EXERCISE OBJECTIVE:
Among the entries below, only the lines starting at the one with "508 5 111312" and ending at the one with "280 334 1.32", both included, are to be printed exactly.

Saved data entries
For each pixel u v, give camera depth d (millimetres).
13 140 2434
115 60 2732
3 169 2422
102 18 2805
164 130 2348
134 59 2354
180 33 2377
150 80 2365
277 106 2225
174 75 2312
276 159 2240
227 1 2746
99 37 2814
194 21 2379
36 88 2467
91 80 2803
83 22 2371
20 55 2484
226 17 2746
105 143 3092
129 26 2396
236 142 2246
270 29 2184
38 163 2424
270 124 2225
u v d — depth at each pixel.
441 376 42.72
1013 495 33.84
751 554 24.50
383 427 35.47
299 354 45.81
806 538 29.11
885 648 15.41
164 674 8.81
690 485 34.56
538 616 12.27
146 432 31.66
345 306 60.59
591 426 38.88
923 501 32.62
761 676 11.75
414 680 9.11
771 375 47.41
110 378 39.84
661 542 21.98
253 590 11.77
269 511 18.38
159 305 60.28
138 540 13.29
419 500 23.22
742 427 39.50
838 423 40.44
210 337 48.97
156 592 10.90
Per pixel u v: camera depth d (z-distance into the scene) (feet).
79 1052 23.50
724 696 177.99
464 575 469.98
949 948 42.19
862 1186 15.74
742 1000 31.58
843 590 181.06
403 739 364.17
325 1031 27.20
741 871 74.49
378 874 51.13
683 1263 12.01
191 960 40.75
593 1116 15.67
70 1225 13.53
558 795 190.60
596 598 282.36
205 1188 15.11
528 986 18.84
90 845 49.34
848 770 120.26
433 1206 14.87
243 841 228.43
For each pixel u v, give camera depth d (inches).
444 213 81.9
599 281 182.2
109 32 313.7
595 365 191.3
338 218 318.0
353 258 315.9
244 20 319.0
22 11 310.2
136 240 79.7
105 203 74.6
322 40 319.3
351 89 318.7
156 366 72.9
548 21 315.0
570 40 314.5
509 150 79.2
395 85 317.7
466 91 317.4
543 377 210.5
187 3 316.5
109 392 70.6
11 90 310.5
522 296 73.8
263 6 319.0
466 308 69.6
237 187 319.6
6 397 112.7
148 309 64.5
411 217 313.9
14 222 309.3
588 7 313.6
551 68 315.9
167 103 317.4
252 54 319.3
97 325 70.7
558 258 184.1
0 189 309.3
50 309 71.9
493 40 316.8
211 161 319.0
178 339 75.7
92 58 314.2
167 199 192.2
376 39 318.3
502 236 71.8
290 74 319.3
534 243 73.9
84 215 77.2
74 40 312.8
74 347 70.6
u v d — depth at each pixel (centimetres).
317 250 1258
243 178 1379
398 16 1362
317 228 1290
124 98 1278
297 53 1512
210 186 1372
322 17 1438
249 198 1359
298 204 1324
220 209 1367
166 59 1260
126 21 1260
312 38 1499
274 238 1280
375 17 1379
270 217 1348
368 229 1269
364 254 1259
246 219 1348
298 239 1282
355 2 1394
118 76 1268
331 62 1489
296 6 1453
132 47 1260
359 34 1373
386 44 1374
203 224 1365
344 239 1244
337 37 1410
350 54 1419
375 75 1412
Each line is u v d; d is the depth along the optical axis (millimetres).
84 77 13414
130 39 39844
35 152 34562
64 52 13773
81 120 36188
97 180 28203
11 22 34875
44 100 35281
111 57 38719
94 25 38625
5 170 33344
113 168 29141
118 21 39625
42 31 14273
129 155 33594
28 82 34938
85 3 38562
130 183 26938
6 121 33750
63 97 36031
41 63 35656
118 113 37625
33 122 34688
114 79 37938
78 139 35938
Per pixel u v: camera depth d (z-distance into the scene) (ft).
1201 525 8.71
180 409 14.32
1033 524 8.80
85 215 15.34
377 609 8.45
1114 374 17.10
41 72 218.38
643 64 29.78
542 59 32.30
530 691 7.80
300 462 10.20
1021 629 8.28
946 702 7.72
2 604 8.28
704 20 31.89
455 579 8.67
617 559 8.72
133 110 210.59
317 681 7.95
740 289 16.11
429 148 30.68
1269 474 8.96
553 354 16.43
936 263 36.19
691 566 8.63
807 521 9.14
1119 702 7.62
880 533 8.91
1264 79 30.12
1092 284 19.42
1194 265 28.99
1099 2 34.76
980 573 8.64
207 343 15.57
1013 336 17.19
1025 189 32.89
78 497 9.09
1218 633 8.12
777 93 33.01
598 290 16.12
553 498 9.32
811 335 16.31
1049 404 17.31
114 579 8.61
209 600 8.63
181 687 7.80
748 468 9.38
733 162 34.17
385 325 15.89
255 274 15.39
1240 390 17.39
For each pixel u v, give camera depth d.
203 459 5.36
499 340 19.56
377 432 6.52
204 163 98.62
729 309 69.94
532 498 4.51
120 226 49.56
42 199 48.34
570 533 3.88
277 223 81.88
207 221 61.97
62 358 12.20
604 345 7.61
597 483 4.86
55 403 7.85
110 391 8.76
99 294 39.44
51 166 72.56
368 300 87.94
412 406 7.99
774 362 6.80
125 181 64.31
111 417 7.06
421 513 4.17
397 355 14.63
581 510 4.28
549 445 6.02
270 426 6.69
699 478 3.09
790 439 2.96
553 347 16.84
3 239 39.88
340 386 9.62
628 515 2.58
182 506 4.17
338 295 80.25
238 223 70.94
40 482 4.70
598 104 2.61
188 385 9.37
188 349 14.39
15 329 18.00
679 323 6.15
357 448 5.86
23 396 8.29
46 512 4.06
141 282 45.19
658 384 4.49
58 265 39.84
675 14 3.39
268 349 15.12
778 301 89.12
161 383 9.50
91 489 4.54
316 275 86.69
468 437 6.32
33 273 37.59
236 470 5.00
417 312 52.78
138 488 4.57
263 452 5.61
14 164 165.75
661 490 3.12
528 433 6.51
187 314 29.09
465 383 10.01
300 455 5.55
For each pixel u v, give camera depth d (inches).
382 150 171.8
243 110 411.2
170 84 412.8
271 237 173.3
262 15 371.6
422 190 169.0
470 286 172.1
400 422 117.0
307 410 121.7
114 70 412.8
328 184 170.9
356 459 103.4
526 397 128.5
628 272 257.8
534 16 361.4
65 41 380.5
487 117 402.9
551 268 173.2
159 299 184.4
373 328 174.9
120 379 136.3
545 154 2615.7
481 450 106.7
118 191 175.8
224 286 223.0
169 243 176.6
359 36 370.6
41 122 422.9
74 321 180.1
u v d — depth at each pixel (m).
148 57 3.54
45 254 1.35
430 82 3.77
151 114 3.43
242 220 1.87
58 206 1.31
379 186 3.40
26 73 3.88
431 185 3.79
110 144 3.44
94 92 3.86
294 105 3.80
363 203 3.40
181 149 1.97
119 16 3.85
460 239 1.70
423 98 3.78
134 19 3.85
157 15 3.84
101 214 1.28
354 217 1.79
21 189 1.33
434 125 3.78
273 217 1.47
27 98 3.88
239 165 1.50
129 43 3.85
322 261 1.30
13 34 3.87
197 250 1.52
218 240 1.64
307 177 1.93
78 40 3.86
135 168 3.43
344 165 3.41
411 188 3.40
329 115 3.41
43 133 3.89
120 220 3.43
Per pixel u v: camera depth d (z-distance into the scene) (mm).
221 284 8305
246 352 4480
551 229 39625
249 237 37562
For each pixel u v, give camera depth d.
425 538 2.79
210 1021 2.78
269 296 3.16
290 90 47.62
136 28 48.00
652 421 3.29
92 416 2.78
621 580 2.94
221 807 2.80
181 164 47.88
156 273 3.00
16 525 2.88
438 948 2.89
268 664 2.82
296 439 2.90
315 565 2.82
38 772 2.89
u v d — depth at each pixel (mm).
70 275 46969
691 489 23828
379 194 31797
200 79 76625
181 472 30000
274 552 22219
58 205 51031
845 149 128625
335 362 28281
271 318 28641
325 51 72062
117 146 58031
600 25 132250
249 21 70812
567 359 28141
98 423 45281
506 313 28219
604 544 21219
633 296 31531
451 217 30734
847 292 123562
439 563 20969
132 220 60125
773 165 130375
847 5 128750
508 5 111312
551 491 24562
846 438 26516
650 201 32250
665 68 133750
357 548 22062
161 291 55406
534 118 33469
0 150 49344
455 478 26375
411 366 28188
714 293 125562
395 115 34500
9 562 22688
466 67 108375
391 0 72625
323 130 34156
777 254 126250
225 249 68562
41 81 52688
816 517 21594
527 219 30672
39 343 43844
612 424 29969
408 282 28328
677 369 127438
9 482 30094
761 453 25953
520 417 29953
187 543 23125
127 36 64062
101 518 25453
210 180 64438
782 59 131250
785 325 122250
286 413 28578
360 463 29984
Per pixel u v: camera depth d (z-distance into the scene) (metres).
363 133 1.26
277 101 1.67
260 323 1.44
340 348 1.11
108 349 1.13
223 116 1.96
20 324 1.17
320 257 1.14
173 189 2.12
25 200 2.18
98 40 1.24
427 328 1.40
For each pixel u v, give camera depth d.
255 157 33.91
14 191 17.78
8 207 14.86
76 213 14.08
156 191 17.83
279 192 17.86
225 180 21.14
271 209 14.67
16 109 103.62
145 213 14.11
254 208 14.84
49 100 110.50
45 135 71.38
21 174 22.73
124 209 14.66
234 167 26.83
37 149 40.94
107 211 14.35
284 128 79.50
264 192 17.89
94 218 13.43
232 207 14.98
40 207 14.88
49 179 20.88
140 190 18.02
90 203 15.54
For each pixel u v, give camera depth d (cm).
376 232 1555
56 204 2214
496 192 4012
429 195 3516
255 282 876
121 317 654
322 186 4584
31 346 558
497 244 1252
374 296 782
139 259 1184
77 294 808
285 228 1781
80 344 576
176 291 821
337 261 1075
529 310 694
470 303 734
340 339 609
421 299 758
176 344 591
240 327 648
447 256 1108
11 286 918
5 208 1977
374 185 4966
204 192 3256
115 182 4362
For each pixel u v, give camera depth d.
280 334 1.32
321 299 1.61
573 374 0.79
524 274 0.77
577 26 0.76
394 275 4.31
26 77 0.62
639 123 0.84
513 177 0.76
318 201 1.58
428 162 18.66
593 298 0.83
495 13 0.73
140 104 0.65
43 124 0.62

RESPONSE BELOW:
508 5 111312
551 491 24562
846 438 26516
650 201 32250
665 68 133750
357 548 22062
161 291 55406
534 118 33469
0 150 49344
455 478 26375
411 366 28188
714 293 125562
395 115 34500
9 562 22688
466 67 108375
391 0 72625
323 130 34156
777 254 126250
225 249 68562
41 81 52688
816 517 21594
527 219 30672
39 343 43844
612 424 29969
408 282 28328
677 369 127438
9 482 30094
761 453 25953
520 417 29953
187 543 23125
127 36 64062
101 518 25453
210 180 64438
782 59 131250
785 325 122250
286 413 28578
360 463 29984
Per pixel u v: camera depth d (z-distance into the scene) (metres).
363 133 1.26
277 101 1.67
260 323 1.44
340 348 1.11
108 349 1.13
223 116 1.96
20 324 1.17
320 257 1.14
173 189 2.12
25 200 2.18
98 40 1.24
427 328 1.40
For each pixel u v, give camera depth d.
255 157 33.91
14 191 17.78
8 207 14.86
76 213 14.08
156 191 17.83
279 192 17.86
225 180 21.14
271 209 14.67
16 109 103.62
145 213 14.11
254 208 14.84
49 100 110.50
45 135 71.38
21 174 22.73
124 209 14.66
234 167 26.83
37 149 40.94
107 211 14.35
284 128 79.50
264 192 17.89
94 218 13.43
232 207 14.98
40 207 14.88
49 179 20.88
140 190 18.02
90 203 15.54
For each pixel u v, give camera depth d (cm).
376 232 1555
56 204 2214
496 192 4012
429 195 3516
255 282 876
121 317 654
322 186 4584
31 346 558
497 244 1252
374 296 782
139 259 1184
77 294 808
285 228 1781
80 344 576
176 291 821
337 261 1075
529 310 694
470 303 734
340 339 609
421 299 758
176 344 591
240 327 648
447 256 1108
11 286 918
5 208 1977
374 185 4966
204 192 3256
115 182 4362
For each pixel u v, give camera depth d.
280 334 1.32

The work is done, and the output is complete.